= Maltenes =

Maltenes are the n-alkane (pentane or heptane)-soluble molecular components of asphalt, which is the residue remaining after petroleum refiners remove other useful derivatives such as gasoline and kerosene from crude oil. Asphaltene compounds are the other primary component of asphalt.

== Composition ==
As viscous liquids, maltenes consist of heavy, dark-colored asphaltic resins, first acidaffins, second acidaffins, and saturates, combined with lighter colored oils. The resins provide the adhesive qualities in asphalts; the oils are the carrier medium for both the maltene resins and the asphaltene compounds. Maltenes are characterized by their lower molecular weight and their solubility, in comparison with asphaltenes.
Using adsorption chromatography in the presence of an acid reagent, maltenes can be separated into four fractions:
- The polar compounds are highly reactive petroleum resins that act as a colloidal dispersion stabilizer for the asphaltene substrate.
- First acidaffins are aromatic hydrocarbons, with or without oxygen, nitrogen and sulfur. They provide a chemically compatible dispersing agent for peptized asphaltene.
- Second acidaffins are straight chain or cyclic unsaturated petro-hydrocarbons (aka olefins). They are somewhat oily and somewhat resinous.
- Saturates (aka paraffins) are either straight or branch chain saturated hydrocarbons. They are the true oil component of asphalt binder, and function as the gelling agent for the asphalt compounds.

== Analysis ==
It had long been suspected that asphalt pavement deterioration resulted from chemical reactions of specific asphalt components. In 1959, Fritz Rostler observed: “It is generally recognized that failures of asphalt pavements caused by embrittlement and other changes in physical properties during the aging process are due to chemical reactions of all or some of the asphalt components.”
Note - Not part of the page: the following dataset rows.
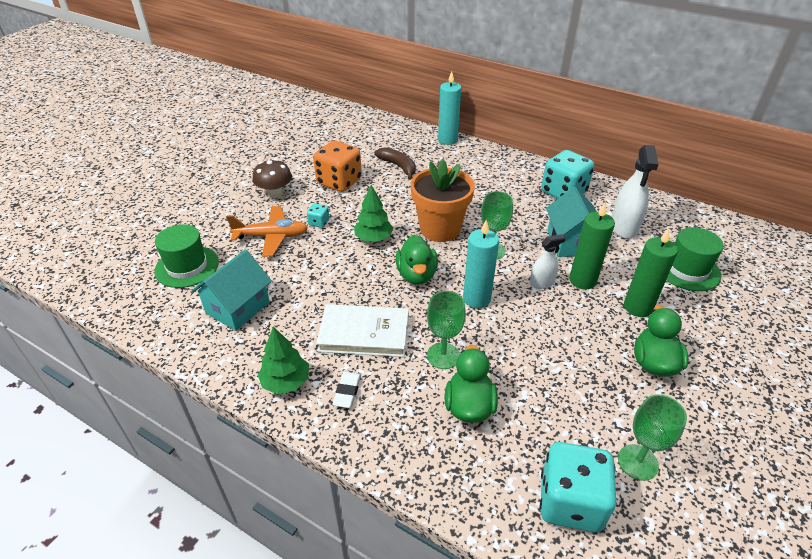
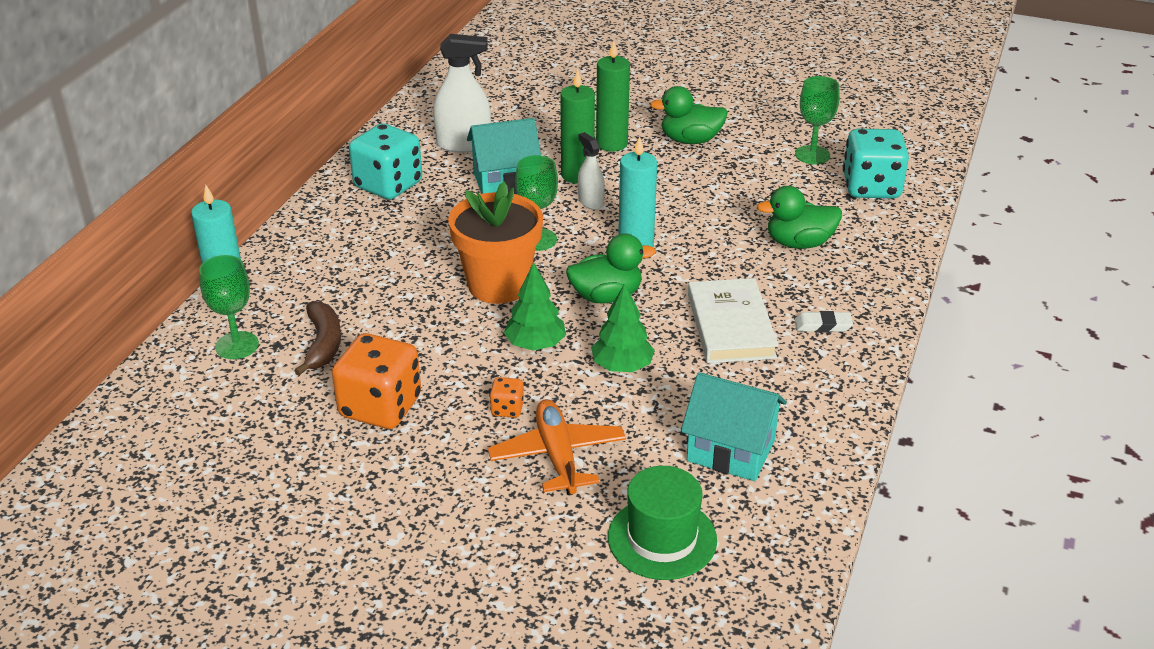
camera: 100 degrees left, 5 degrees down
brown mushroom [253,159,292,198] -> none
green tree [258,326,309,394] -> green tree moved to [591,283,655,372]
turquoise dice [307,203,329,228] -> orange dice [490,377,524,418]
brown banana [374,147,416,180] -> brown banana turned 135 degrees clockwise [294,301,341,375]
green goblet [427,291,466,369] -> green goblet moved to [199,255,259,359]
green hat [666,227,724,291] -> none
It was Rostler who undertook the necessary research to identify the asphalt components and chemical processes contributing to the aging process. His methodology was to separate the asphalt components by first using sulfuric acid to separate the soluble components, then using an n-pentane solvent to separate the insoluble components.

Rostler’s work in the rubber industry led to the development of ASTM Test D-2006-70, which accurately identifies the relationships between the light fraction maltenes, acidaffins and saturates. Although this test has not been updated since 1970, it remains an accurate standard for defining the desirable maltene content distribution in asphalt pavement.

Rostler Analysis aka ASTM Test D-2006-70

Where PC represents Polar Compounds, A1 represents First Acidaffins, A2 represents Second Acidaffins, and S represents Saturated Hydrocarbons:

								Min.		Max.
Maltene Distribution Ratio 		D-2006-70		0.3		0.6
(PC + A1) / (S + A2)

Rostler determined that the loss of the low-molecular-weight maltene components in asphalt is largely responsible for the cracking and hardening seen in aging pavement. This discovery led to the development of commercial rejuvenators that combine maltene fractions of asphalt with a carrier capable of penetrating asphalt pavements, in order to restore the proper balance of asphalt components.
== Geochemistry ==
The geochemical composition of maltenes varies according to the crude oil source, with any given maltene fraction representing a wide variety of base elements of different concentrations, which may include, for example, cobalt, chromium, copper, iron, molybdenum, manganese, nickel, strontium, vanadium, or zinc.